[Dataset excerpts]
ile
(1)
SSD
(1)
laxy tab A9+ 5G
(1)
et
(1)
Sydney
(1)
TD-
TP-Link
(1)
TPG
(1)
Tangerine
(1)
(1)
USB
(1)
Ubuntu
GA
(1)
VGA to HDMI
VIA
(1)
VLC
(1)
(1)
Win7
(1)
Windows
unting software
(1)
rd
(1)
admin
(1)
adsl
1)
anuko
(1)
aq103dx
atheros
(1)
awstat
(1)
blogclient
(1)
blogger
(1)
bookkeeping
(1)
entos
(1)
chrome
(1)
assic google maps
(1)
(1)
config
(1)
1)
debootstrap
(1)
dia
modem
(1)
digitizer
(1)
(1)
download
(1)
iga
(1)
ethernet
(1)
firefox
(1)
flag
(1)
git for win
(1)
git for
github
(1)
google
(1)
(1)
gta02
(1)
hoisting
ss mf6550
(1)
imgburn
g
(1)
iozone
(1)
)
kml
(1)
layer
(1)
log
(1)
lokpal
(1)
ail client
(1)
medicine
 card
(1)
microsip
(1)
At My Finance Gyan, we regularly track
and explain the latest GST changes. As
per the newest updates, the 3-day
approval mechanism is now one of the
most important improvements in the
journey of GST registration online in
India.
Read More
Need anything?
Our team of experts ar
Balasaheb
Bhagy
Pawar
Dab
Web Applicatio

_Exercise details_.
Retype the data exactly as given.

_Exercise solution_.
ile
(1)
SSD
(1)
laxy tab A9+ 5G
(1)
et
(1)
Sydney
(1)
TD-
TP-Link
(1)
TPG
(1)
Tangerine
(1)
(1)
USB
(1)
Ubuntu
GA
(1)
VGA to HDMI
VIA
(1)
VLC
(1)
(1)
Win7
(1)
Windows
unting software
(1)
rd
(1)
admin
(1)
adsl
1)
anuko
(1)
aq103dx
atheros
(1)
awstat
(1)
blogclient
(1)
blogger
(1)
bookkeeping
(1)
entos
(1)
chrome
(1)
assic google maps
(1)
(1)
config
(1)
1)
debootstrap
(1)
dia
modem
(1)
digitizer
(1)
(1)
download
(1)
iga
(1)
ethernet
(1)
firefox
(1)
flag
(1)
git for win
(1)
git for
github
(1)
google
(1)
(1)
gta02
(1)
hoisting
ss mf6550
(1)
imgburn
g
(1)
iozone
(1)
)
kml
(1)
layer
(1)
log
(1)
lokpal
(1)
ail client
(1)
medicine
 card
(1)
microsip
(1)
At My Finance Gyan, we regularly track
and explain the latest GST changes. As
per the newest updates, the 3-day
approval mechanism is now one of the
most important improvements in the
journey of GST registration online in
India.
Read More
Need anything?
Our team of experts ar
Balasaheb
Bhagy
Pawar
Dab
Web Applicatio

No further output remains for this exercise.